Früher wurde F. als das eine Ende einer bipolaren Dimension angesehen, deren anderes Ende Maskulinität darstellte. Von Frauen wurde dementsprechend erwartet, dass sie möglichst feminin und wenig maskulin sein sollten. Erst in den 1970er-Jahren kam Kritik an dieser eindimensionalen Konzeption auf, v. a. durch Anne Constantinople, die postulierte, dass F. und Maskulinität zwei voneinander unabhängige Dimensionen seien. Demnach können Frauen und Männer unabhängig von ihrem biol.
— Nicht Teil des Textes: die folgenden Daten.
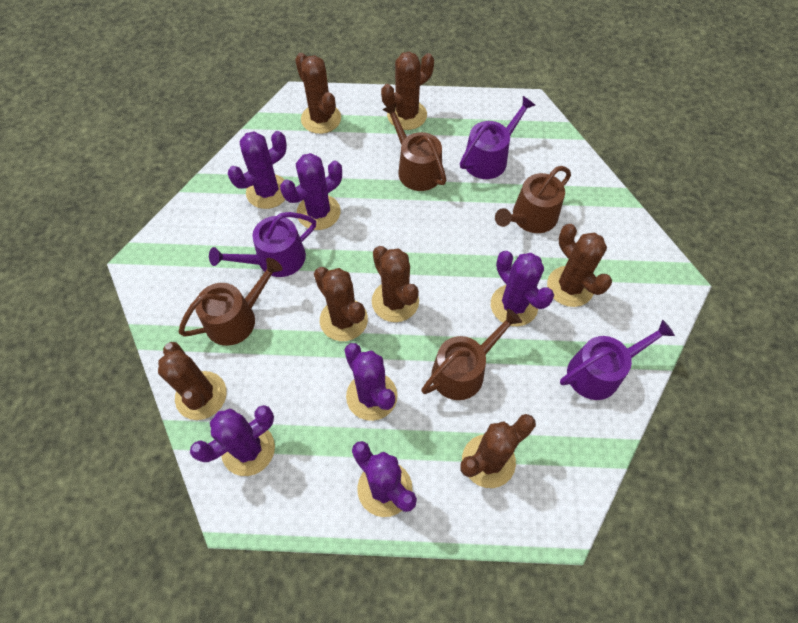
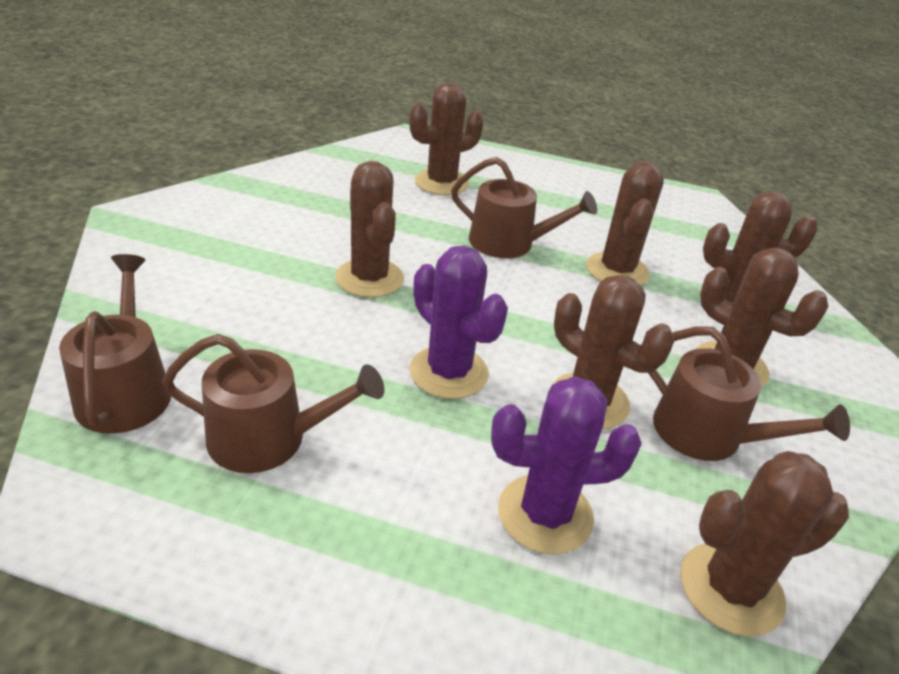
purple cactus: [190,405,275,476] [228,131,287,209] [280,153,342,230] [345,343,398,421] [352,441,417,517] [491,251,554,326] = 6 -> [410,245,508,399] [491,376,642,555] = 2
purple watering can: [209,212,316,277] [460,96,535,179] [560,320,675,400] = 3 -> none = 0

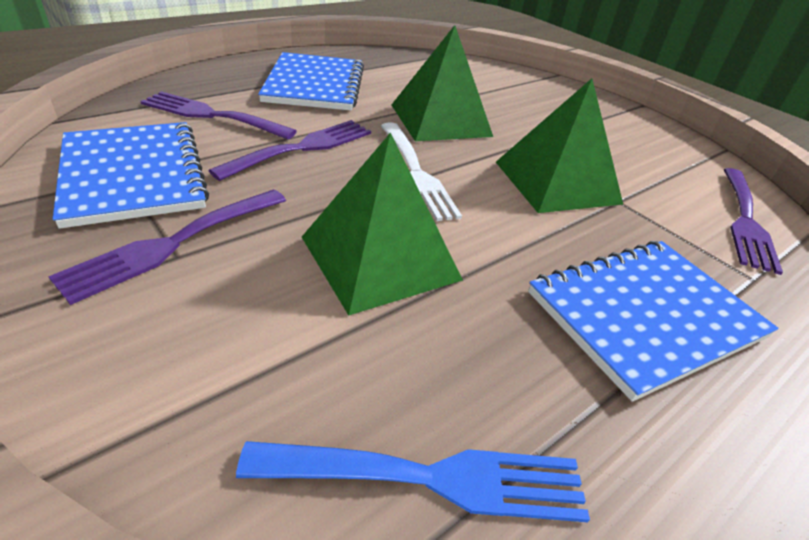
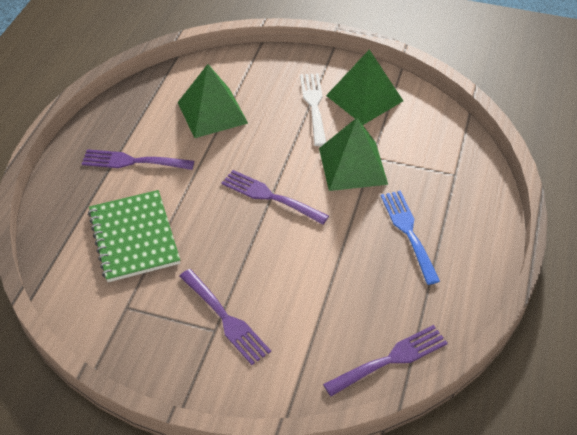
blue notebook: [53,122,209,229] [258,52,364,110] [528,241,779,402] = 3 -> none = 0
green notebook: none = 0 -> [88,190,180,282] = 1

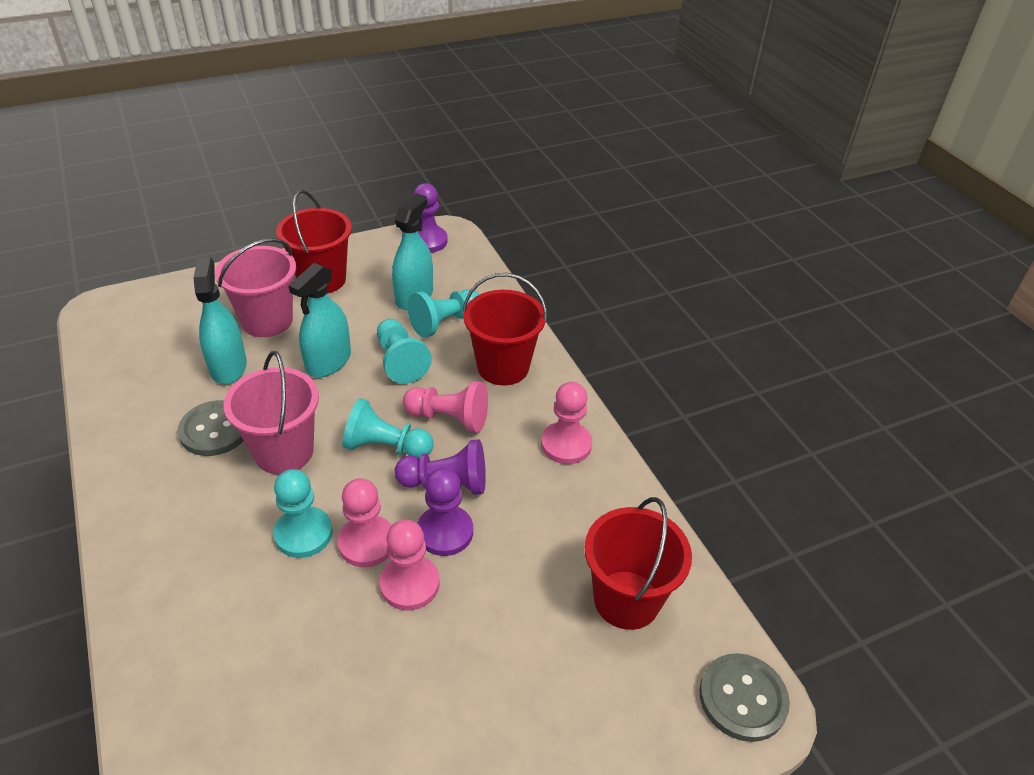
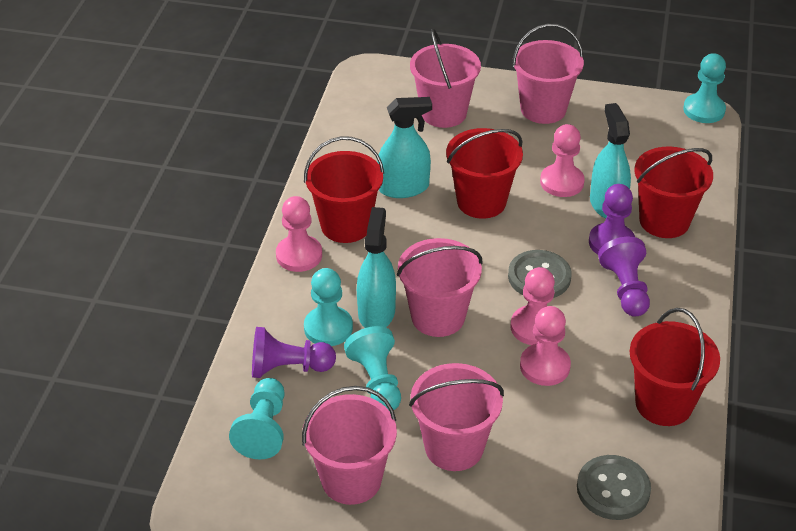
pink bucket: [215,238,296,337] [223,351,319,474] = 2 -> [302,386,397,505] [397,238,482,337] [409,363,504,471] [410,29,481,128] [512,24,584,124] = 5
red bucket: [276,190,352,294] [462,273,547,385] [585,497,692,630] = 3 -> [304,136,384,243] [446,128,523,219] [629,308,720,426] [634,147,713,238] = 4

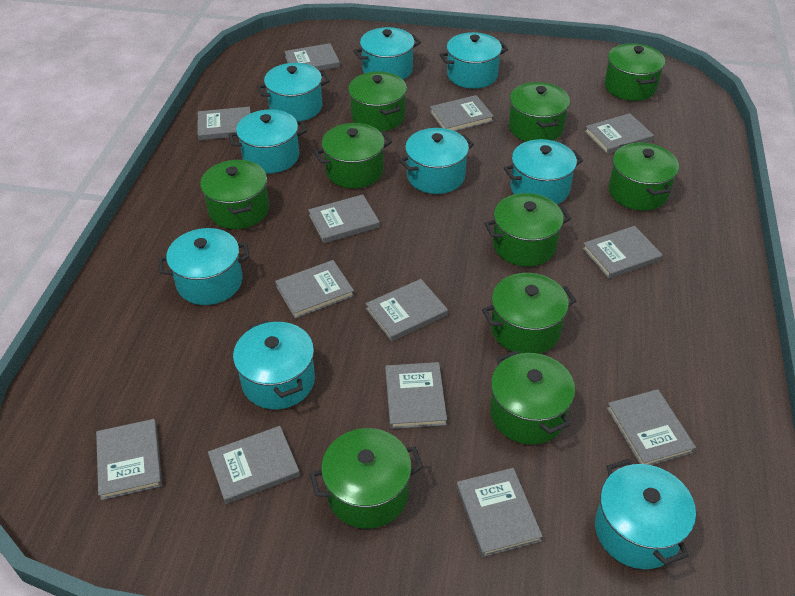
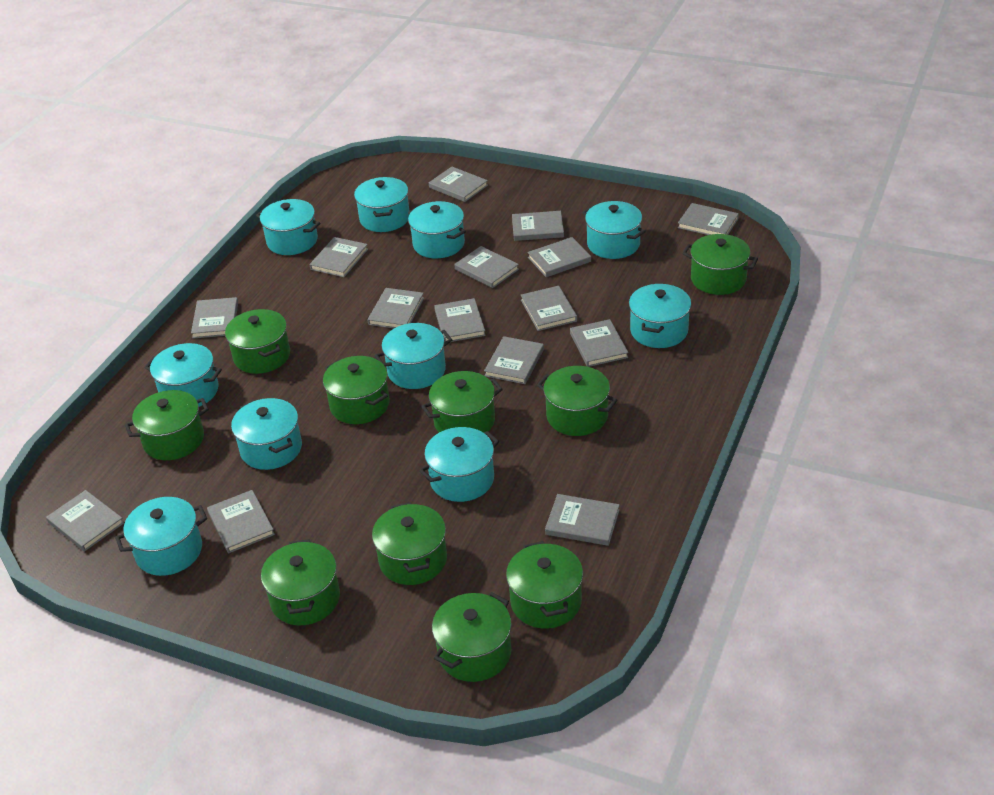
grey book: [96,419,162,500] [197,107,251,140] [208,426,300,504] [275,260,354,319] [284,43,340,71] [308,194,380,243] [365,279,448,341] [385,362,447,429] [430,95,494,131] [456,468,543,557] [582,226,662,279] [585,113,654,154] [607,389,696,465] = 13 -> [46,490,124,551] [191,297,238,339] [207,490,275,553] [310,237,368,277] [367,288,424,329] [429,167,488,202] [434,298,486,342] [454,246,519,288] [484,336,544,384] [512,211,564,241] [521,286,577,331] [527,237,591,277] [545,494,620,546] [570,319,628,367] [678,203,739,235] = 15
turquoise pot: [158,228,250,305] [229,109,307,174] [233,320,315,409] [257,63,330,121] [353,27,421,80] [399,128,474,194] [439,32,508,89] [504,139,583,204] [595,459,696,569] = 9 -> [115,497,207,576] [145,343,222,407] [231,398,302,470] [256,199,320,255] [354,177,409,232] [375,323,452,389] [408,201,466,258] [419,427,499,502] [582,201,646,259] [629,284,691,348] = 10

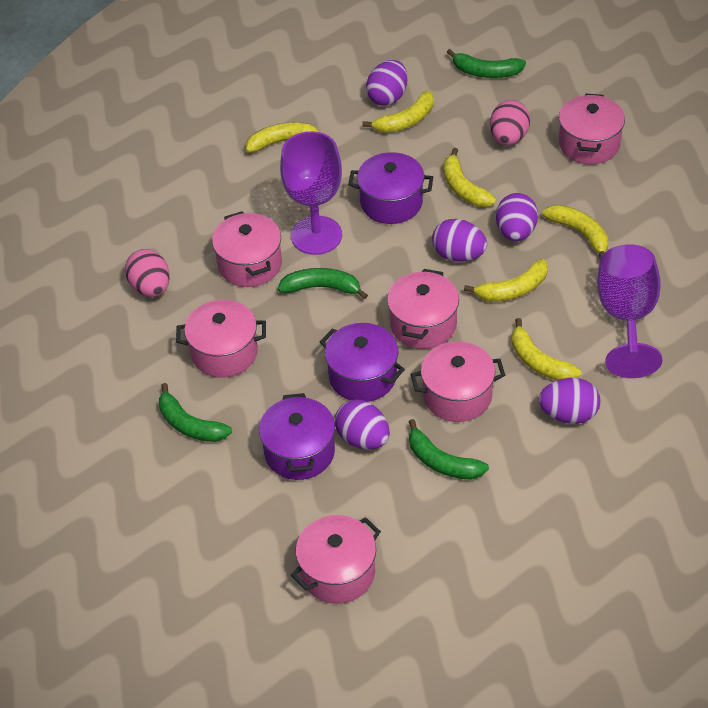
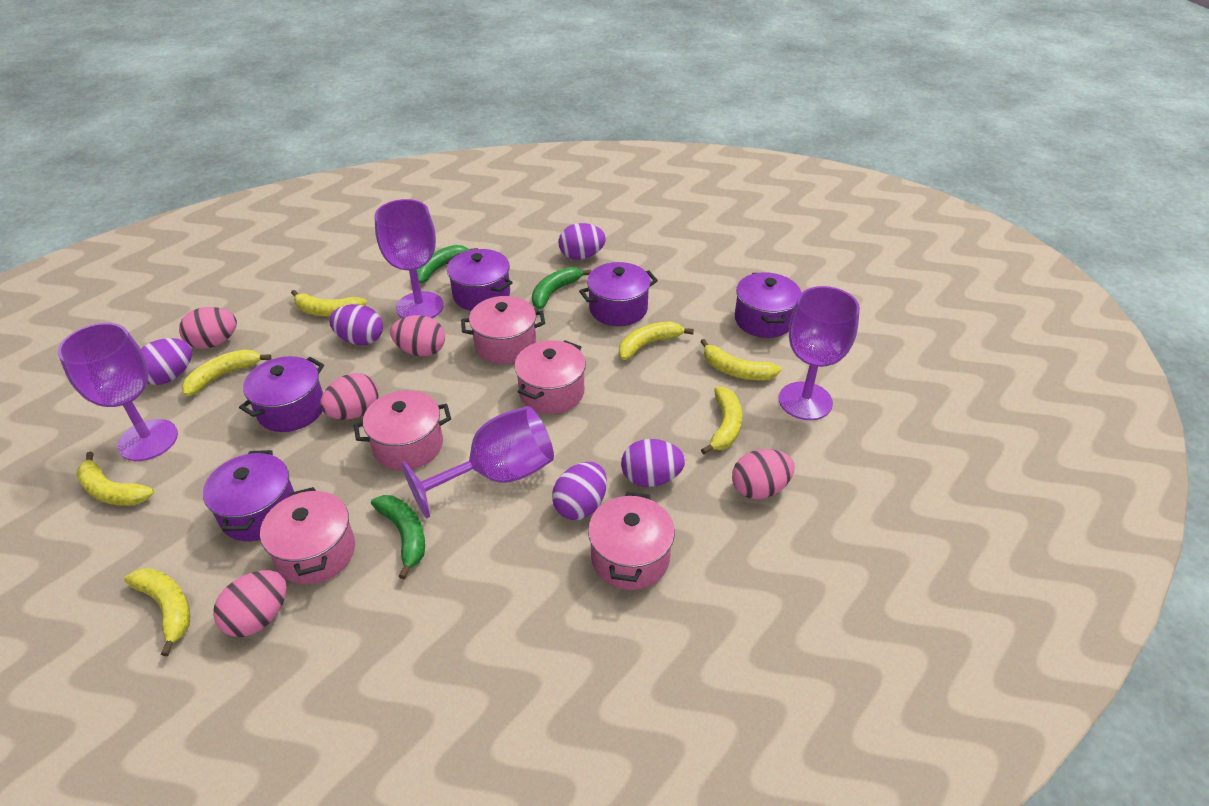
green banana: [159,383,232,442] [278,268,368,299] [409,419,489,480] [447,49,526,78] = 4 -> [371,495,425,579] [417,245,478,284] [532,267,591,309] = 3
pink egg: [125,249,170,297] [490,100,530,145] = 2 -> [179,307,237,349] [213,570,287,637] [320,373,379,420] [390,315,445,356] [732,449,794,500] = 5
pink pot: [176,300,266,378] [212,211,282,287] [291,515,381,604] [387,269,459,349] [410,341,505,422] [559,93,625,164] = 6 -> [260,487,355,584] [354,390,451,470] [461,296,545,364] [514,340,586,414] [588,492,675,590] = 5
purple goblet: [280,131,342,255] [597,244,662,378] = 2 -> [58,323,178,461] [374,199,444,318] [401,406,554,518] [779,286,860,420] = 4
purple pot: [259,393,335,480] [320,323,405,402] [348,152,433,224] = 3 -> [203,450,294,541] [239,356,324,432] [446,249,513,311] [579,262,658,326] [735,272,801,338] = 5
yellow banana: [246,122,319,153] [362,90,434,133] [443,148,496,207] [464,259,548,302] [512,318,581,380] [542,205,608,259] = 6 -> [76,452,154,506] [124,568,190,656] [181,349,271,396] [291,290,367,317] [619,321,694,360] [700,339,781,380] [701,387,742,454] = 7

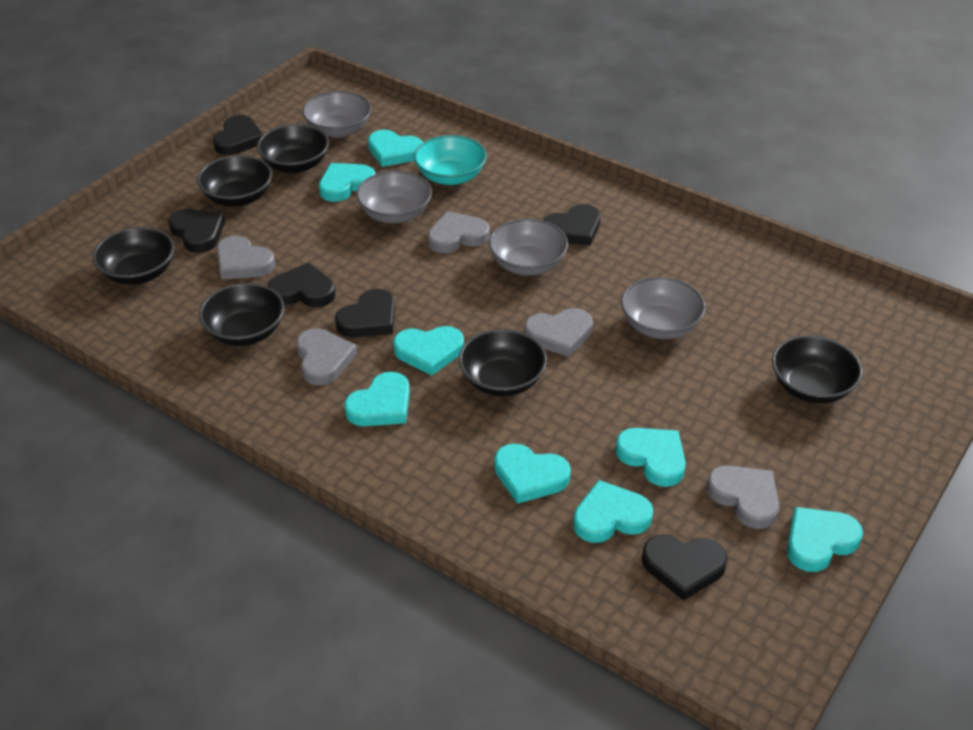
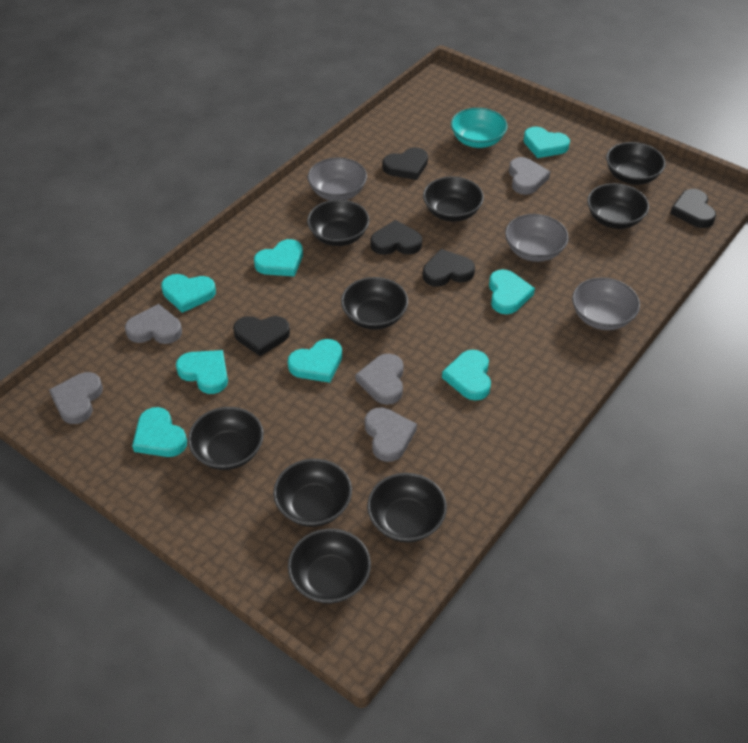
black bowl: [93,227,174,285] [197,155,272,207] [199,283,284,346] [257,124,329,173] [459,329,547,396] [772,335,863,404] = 6 -> [188,407,264,470] [273,459,352,527] [288,529,371,604] [307,199,370,246] [341,277,408,330] [367,473,447,542] [423,176,484,222] [587,183,649,229] [606,142,666,185] = 9
black heart: [168,209,225,253] [213,115,263,155] [268,263,335,307] [335,289,395,338] [543,204,600,246] [642,534,728,601] = 6 -> [233,316,290,356] [370,220,422,255] [383,147,428,180] [423,249,475,287] [670,189,716,228] = 5
grey bowl: [302,91,372,138] [356,171,432,224] [489,219,568,276] [621,277,706,339] = 4 -> [307,157,367,200] [505,214,569,262] [572,278,640,330] = 3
Geschlecht hohe oder niedrige Werte an F. (wie auch Maskulinität) aufweisen. Dieser Anregung wurde Rechnung getragen durch die Entwicklung versch. Instrumente wie dem Bem Sex Role Inventory (BSRI) und dem Personal Attributes Questionnaire (PAQ), die F. und Maskulinität als zwei unabhängige Dimensionen erfassten. Damit einhergehend wurde das Konzept der Androgynie populär.

Die neuere Forschung betrachtet F. und Maskulinität als multidimensionale Konstrukte (Konstrukt), die nicht nur Persönlichkeitseigenschaften beinhalten. Die Erfassung von F. über Prototypen ist ein Versuch, die Multidimensionalität des Konstruktes adäquater abzubilden. Thomas Eckes identifizierte z. B. die «Karrierefrau» oder die «Hausfrau» als zwei versch. Prototypen von F., wobei sich zeigte, dass die «typische Frau» größere Ähnlichkeit zur Hausfrau aufwies.

Die Rolle von F. und Maskulinität wurde auch in Zusammenhang mit gesundheitsrelevantem Verhalten und Gesundheit untersucht. Eine hohe F. (i, S. einer Selbstbeschreibung mit kommunalen Persönlichkeitseigenschaften) wurde in neueren Studien als Schutzfaktor für die Gesundheit identifiziert, interessanterweise bei Männern stärker als bei Frauen.